La première récompense de cette lecture est d’entrer dans la compagnie d’un savant qui sait, mais surtout, qui réfléchit, et nous apprend à le faire. Il est saisissant que ses vues historiques ou anthropologiques, beaucoup moins informées que nous ne le sommes aujourd’hui, ne recèlent pas de défauts majeurs. Il rappelle que l’information ne dispense pas d’avoir du jugement. Avec beaucoup plus de faits aujourd’hui, on peut raconter des histoires bien plus fausses, ou nuisibles. La longue méditation permet d’oser des hypothèses durables, avec une culture classique à peine plus large que les humanistes de la Renaissance.

Sur l’histoire de l’Europe par exemple, Renan constate que les germains, puis ensuite les vikings, n’ont pas laissé leur langue en terre latine. Il se demande alors simplement, quelles langues parlait la mère de leurs enfants ? La génétique des populations actuelles, ainsi que des squelettes anciens, confirme largement le brassage matrimonial qu’est l’Europe depuis des millénaires. Chez les latins, comme les germains, contrairement à par exemple l’Empire turc d’alors ; l’Europe est exogame (on se marie pas entre cousins), monogame, et universelle (on est “tous frères”, ou plutôt, notre système de parenté est simpliste). Un médiéviste comme Alain Guerreau a dès 1980 identifié cette singularité féodale (analysée maintenant à plus large échelle par Emmanuel Todd).

[…] le droit primordial des races est étroit et plein de danger pour le véritable progrès […] Par leurs facultés diverses, souvent opposées, les nations servent à l’œuvre commune de la civilisation […]

Avec son siècle, il possède peut-être un secret que nous avons perdu pour raisonner juste avec des faits douteux et des séries incomplètes ; il a un principe selon lequel hiérarchiser l’essentiel et l’accessoire. Son principe peut être faux, il n’en a pas moins une grande force d’organisation. Nous ne pouvons pas reprendre à Renan sa religion du progrès et de la mission civilisatrice de l’Europe sans l’examen critique de la colonisation par exemple, mais nous pouvons regretter de ne pas avoir un tel principe, afin d’avoir autant d’ambition que lui dans ses vues.

Les nations ne sont pas quelque chose d’éternel. Elles ont commencé, elles finiront. La confédération européenne, probablement, les remplacera.

Renan avait l’optimisme à l’échelle de l’histoire, bien au-delà de 1914 et 1939, mais sans doute aussi, au-delà de notre temps ; il espérait la fin des guerres franco-allemande fratricides et une Europe fédérale (ou plutôt, une confédération de nations, dont certaines pouvaient être fédérales ; mais pas une fédération de régions).
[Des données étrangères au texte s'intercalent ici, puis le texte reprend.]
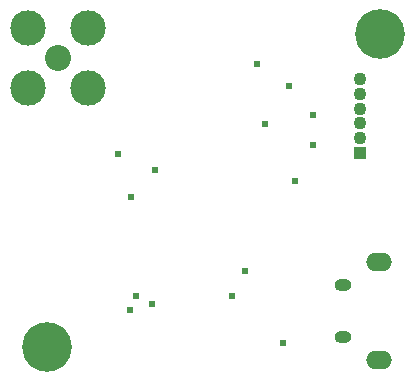
<source format=gbs>
G04 Layer_Color=16711935*
%FSLAX25Y25*%
%MOIN*%
G70*
G01*
G75*
%ADD60C,0.16548*%
%ADD61C,0.08674*%
%ADD62C,0.11824*%
%ADD63C,0.04343*%
%ADD64R,0.04343X0.04343*%
%ADD65O,0.05721X0.04147*%
%ADD66O,0.08674X0.06017*%
%ADD67C,0.02375*%
D60*
X273000Y457500D02*
D03*
X162000Y353000D02*
D03*
D61*
X165500Y449500D02*
D03*
D62*
X155500Y439500D02*
D03*
X175500D02*
D03*
Y459500D02*
D03*
X155500D02*
D03*
D63*
X266217Y442303D02*
D03*
Y422618D02*
D03*
Y427539D02*
D03*
Y432461D02*
D03*
Y437382D02*
D03*
D64*
Y417697D02*
D03*
D65*
X260486Y356240D02*
D03*
Y373760D02*
D03*
D66*
X272514Y381437D02*
D03*
Y348563D02*
D03*
D67*
X232000Y447500D02*
D03*
X242500Y440000D02*
D03*
X244500Y408500D02*
D03*
X234500Y427500D02*
D03*
X250500Y420240D02*
D03*
Y430500D02*
D03*
X197000Y367500D02*
D03*
X191500Y370000D02*
D03*
X198000Y412000D02*
D03*
X223500Y370000D02*
D03*
X190000Y403000D02*
D03*
X228000Y378500D02*
D03*
X240500Y354500D02*
D03*
X189500Y365500D02*
D03*
X185500Y417500D02*
D03*
M02*

</source>
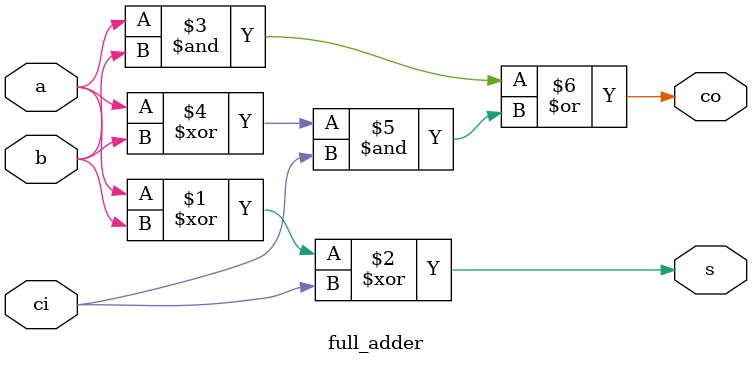
<source format=v>
module rc_adder (SW, LEDR);
  input [8:0] SW;
  output [4:0] LEDR;

  wire _0to1, _1to2, _2to3;

    full_adder u0(
                .ci(SW[8]),
                .a(SW[4]),
                .b(SW[0]),
                .s(LEDR[0]),
                .co(_0to1)
                );

    full_adder u1(.ci(_0to1),
                .a(SW[5]),
                .b(SW[1]),
                .s(LEDR[1]),
                .co(_1to2));

    full_adder u2(.ci(_1to2),
                .a(SW[6]),
                .b(SW[2]),
                .s(LEDR[2]),
                .co(_2to3));

    full_adder u3(.ci(_2to3),
                .a(SW[7]),
                .b(SW[3]),
                .s(LEDR[3]),
                .co(LEDR[4]));


endmodule // rc_adder



module full_adder (ci, a, b, s, co);
  input ci;
  input a, b;
  output s;
  output co;

  assign s = a ^ b ^ ci;
  assign co = (a & b) | ((a ^ b) & ci);

endmodule // full_adder

</source>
Est-ce que l’union européenne actuelle serait une nation selon lui ? Si nous avons une mémoire commune, ce n’est pas celle de héros fondateurs, mais plutôt de nos guerres fratricides ; elle ne fait pas encore nation car elle ne donne de principe organisateur positif. L’Europe est-elle un plébiscite ? Elle n’est plus l’expression de la volonté générale depuis la manipulation du référendum de 2005, mais le projet d’une classe instruite sans égard pour les autres. Renan enfonce même un pieu vicieux.

Les intérêts suffisent-ils à faire une nation ? je ne le crois pas. […] un Zollverein n’est pas une patrie.

Le Zollverein est l’union douanière allemande qui alla de 1834 jusqu’à l’unification en 1871. Mais l’Allemagne ne s’est vraiment unie qu’après les victoires militaires contre l’Autriche (1866), et contre la France (1870) ; unie jusqu’au suicide nazi. L’Europe des marchandises et de l'union douanière a bientôt 50 ans (1968), qui est prêt à mourir pour une notice en 25 langues ? L’Europe doit-elle se trouver une guerre pour faire patrie ? La démographie ne pousse pas à faire mourir une jeunesse trop rare pour la nation, bien heureusement ; mais il est à craindre qu’il faudrait encore une dure convulsion de l’histoire pour que des nations européennes, et probablement pas 25, prennent conscience d’un destin commun et fassent vraiment nation (au sens de Renan).